Single by Creedence Clearwater Revival

from the album Green River
- A-side: "Bad Moon Rising"
- Released: April 1969
- Recorded: March 1969
- Studio: Wally Heider Studios, San Francisco
- Genre: Country rock; rockabilly; soul;
- Length: 3:10
- Label: Fantasy
- Songwriter: John Fogerty
- Producer: John Fogerty

= Lodi (Creedence Clearwater Revival song) =

"Lodi" is a song written by John Fogerty and performed by Creedence Clearwater Revival. Recorded in March 1969, it was released in April, four months before the album, as the B-side of "Bad Moon Rising", the lead single from Green River.

==Background==
The song describes the plight of a down-and-out musician whose career has landed him playing gigs in the town of Lodi, California. After playing in local bars, the narrator finds himself stranded and unable to raise bus or train fare to leave. John Fogerty explained the song's genesis in his autobiography:

"Lodi" was just a title for a long time. The inspiration was those trips with my dad to those small towns in central California, a place that I felt very warm and special about ... Somehow I got the idea of a traveling musician, probably a country guy, but older. A guy whose career is in the rearview mirror. The kicker is, "Oh Lord, stuck in Lodi...again!" That "Oh Lord" tells you how he feels. I was twenty-three writing this song, a very young man who'd just had a million-selling single ["Proud Mary"] all over the radio. That has nothing to do with the well you are drawing from when doing your craft.

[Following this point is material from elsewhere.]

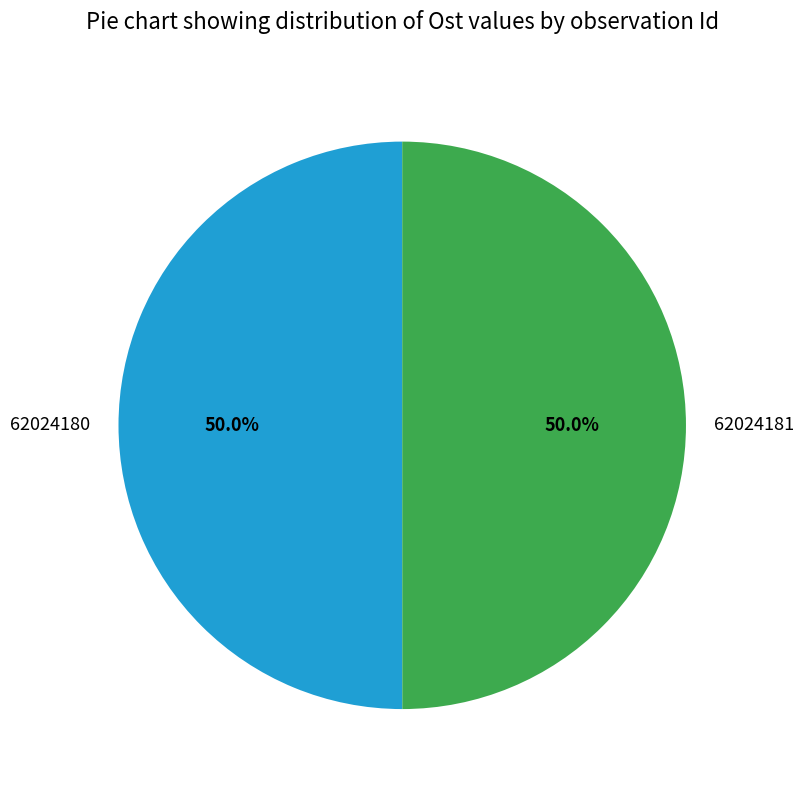

To the nearest percent, what percentage of the pie is 62024181?

50%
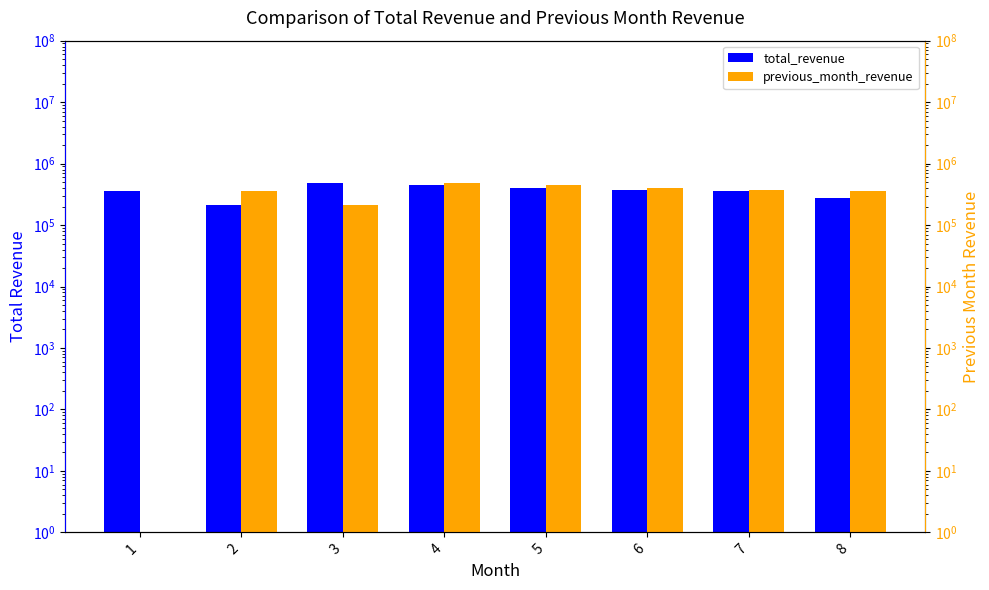

Rank the categories by previous_month_revenue value from lowest to highest.

1, 3, 8, 2, 7, 6, 5, 4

Fogerty also said, "On 'Lodi', I saw a much older person than I was, 'cause it is sort of a tragic telling. A guy is stuck in a place where people really don't appreciate him. Since I was at the beginning of a good career, I was hoping that that wouldn't happen to me."

Fogerty later said he had never actually visited Lodi before writing the song, and simply picked it for the song because it had "the coolest sounding name." The song's chorus, "Oh Lord, stuck in Lodi again," has been the theme of several city events in Lodi.

The song's arrangement includes a key change in the final verse, emphasizing the melancholy drama of the lyric "If I only had a dollar for every song I sung..."

== Reception ==
Billboard described the single as having "an easy beat," being as powerful as its flip side "Bad Moon Rising" and as having a similar feel to Creedence Clearwater Revival's earlier single "Proud Mary." Cash Box similarly described it as "powerhouse material" that is similar to and as strong as the group's previous single "Proud Mary."

==Cover version==
In 1969, soul singer Al Wilson released a cover of "Lodi" that peaked at No. 67 on the Billboard Hot 100 in the U.S. and No. 51 in Canada.

==Certifications==

Certifications for "Lodi"
| Region | Certification | Certified units/sales |
| New Zealand (RMNZ) | Gold | 15,000^{‡} |
| United States (RIAA) | Gold | 500,000^{‡} |
^{‡} Sales+streaming figures based on certification alone.